## Brief
Replace "phylum" with "division" in everything from the line containing "order: Lepidoptera" down to the line containing "family: Chironomidae", including both of those lines. Write out only those lines, leaving everything else in them unchanged.

Stored entries
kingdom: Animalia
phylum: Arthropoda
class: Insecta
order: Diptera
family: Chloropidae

---

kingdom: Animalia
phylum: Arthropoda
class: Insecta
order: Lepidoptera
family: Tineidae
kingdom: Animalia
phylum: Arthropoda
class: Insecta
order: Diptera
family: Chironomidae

* * *

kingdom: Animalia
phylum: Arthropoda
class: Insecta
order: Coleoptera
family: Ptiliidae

## Solution
order: Lepidoptera
family: Tineidae
kingdom: Animalia
division: Arthropoda
class: Insecta
order: Diptera
family: Chironomidae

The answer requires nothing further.